No Panaceas

Saturday, October 11, 2003
On the other hand: This is why legislators hate academics. Most of us can't give a definitive answer to anything. While driving home yesterday I thought about the Schwartzman effect some more and decided that there is another way to test for punchcard error. By the way, I think examining Schwartzman's vote is something more than an exercise in trivia. What makes this case interesting is it's a situation where we have reason to believe that virtually no one voted for this guy on purpose. Thus most, probably 99%+ of his vote total is error -- human or machine. This makes this case a better one to examine than, say, the butterfly ballot fiasco in 2000 where Buchanan was a well-known candidate.

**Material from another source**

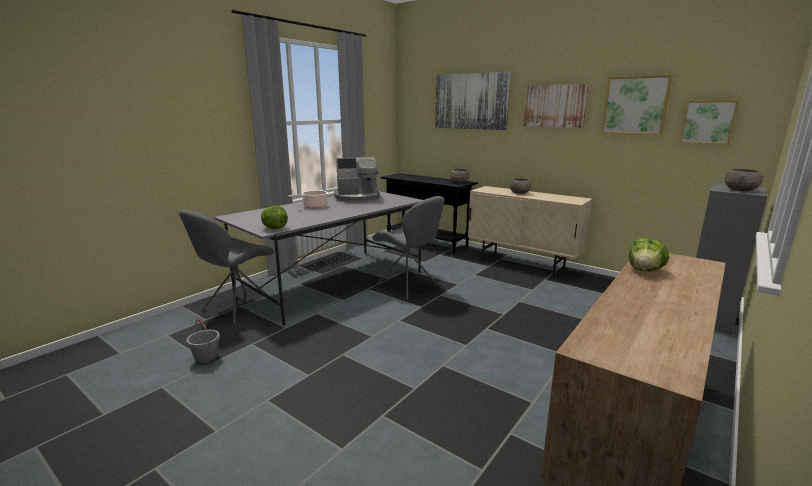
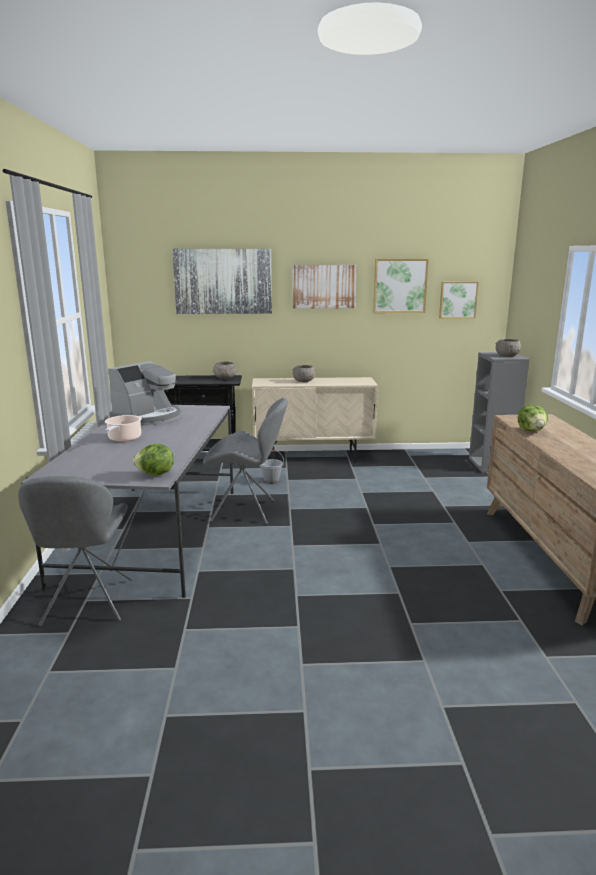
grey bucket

With the butterfly ballot it was hard to disentangle Buchanan's intended vote from his accidental vote. Here that's not a problem.

On Friday I compared Schwartzman's vote in non-punchcard counties with his vote in punchcard counties. I argued that the difference across the two counties was neither statistically nor substantively significant. Another way to think about the problem though is to develop a model of Schwartzman's vote. I think we can assume that Schwartzman's vote was primarily a function of Schwarzenegger's. Yet, Schwarzenegger's vote varied across counties. Implicitly the analysis I did on Friday did not take this variance into account. So let's model it directly.

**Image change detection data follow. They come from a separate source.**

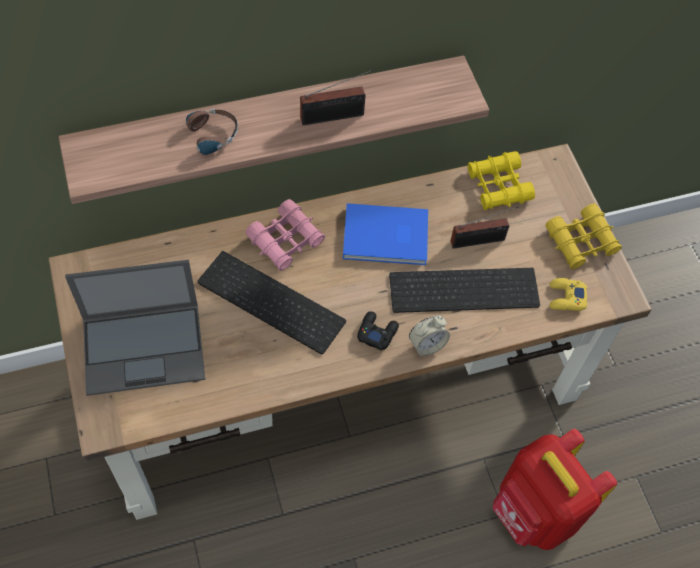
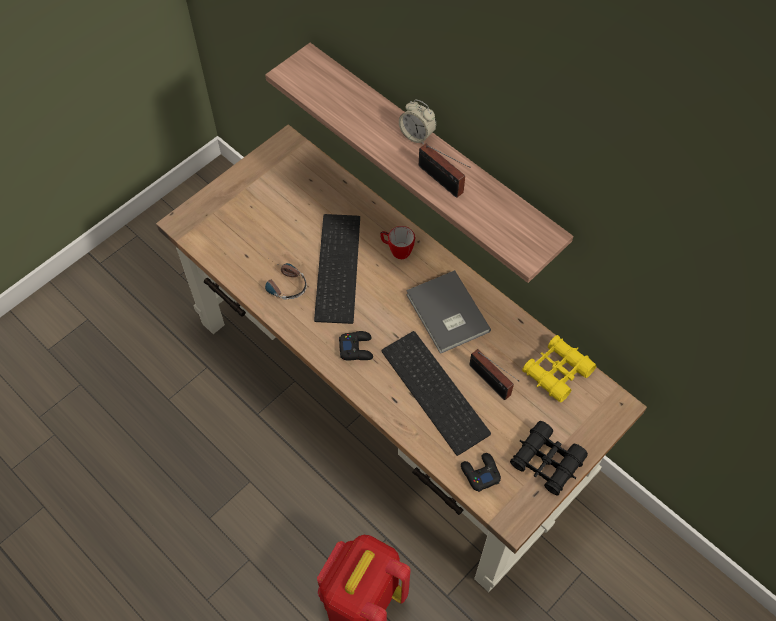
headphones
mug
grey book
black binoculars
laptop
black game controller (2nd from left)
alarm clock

[Somewhat Technical Bits - (skip this para if you want to get to the bottom line) - Without getting deep into the technical specifics here is what I did. Using OLS I regressed Schwartzman's county by county vote totals on Schwarzenegger's. This initial result was exactly what you would expect: Schwarzenegger's vote correlated very very highly and positively with Schwartzman's. To get at the real issue though I needed to put in a few more variables. First, I included the number of votes cast in each county as a control. (You'd expect that both Schwarzenegger's and Schwartzman's vote totals will rise as the number of votes cast in the county rises.) Then I included a dummy variable for punchcard/non-punchcard counties. Then I interacted (multiplied) the punchcard variable with Schwarzenegger's vote variable. This let me get at the impact of Schwarzenegger's vote conditional on the presence of the punchcard ballot.]

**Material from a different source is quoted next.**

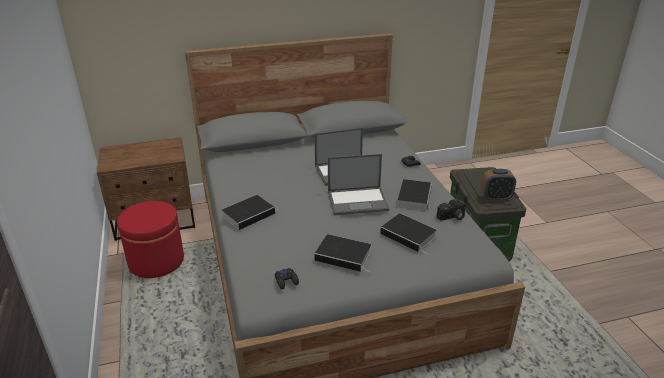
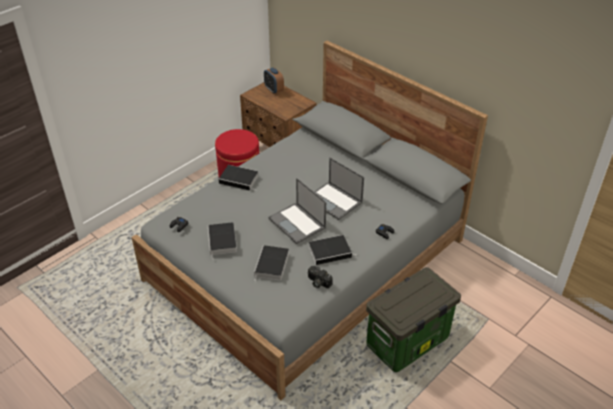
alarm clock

Bottom-Line: I found two things: 1) Regardless of voting method the more people voted for Schwarzenegger, the more people voted for Schwartzman; and 2) the effect was slightly more pronounced -- and the difference is statistically significant -- in the seven punchcard counties.

The graph that follows shows the predicted Schwartzman vote for punchcard ballots and non-punchcard ballots:

The blue line shows Schwartzman's predicted vote in punchcard ballot counties given particular vote totals for Schwarzenegger. The purple line shows the same for non-punchcard counties. Look at the chart with care. What you should get from the chart is that the slopes are very very shallow. (The vertical axis only goes up to 2700 while the horizontal axis extends out to 800,000.) Namely, the slopes are about .003 and .002 for blue and purple, respectively. Nonetheless, these slopes are statistically significant from each other and each is statistically significant from zero.

What do they tell else? Let's take Los Angeles county, a county that uses punchcard ballots. Schwarzenegger got just shy of 790,000 votes in LA county so I have set that as the upper bound. The model predicts that given 790,000 votes for Schwarzenegger and punchcard ballots, Schwartzman gets 2539 votes. An LA-sized county without punchcard ballots yields Schwartzman 1385 votes, a difference of 1154. Is this a substantial amount? It's banal to say that any error is too much error? How much is acceptable? Obviously it depends on the likelihood of a super-close election.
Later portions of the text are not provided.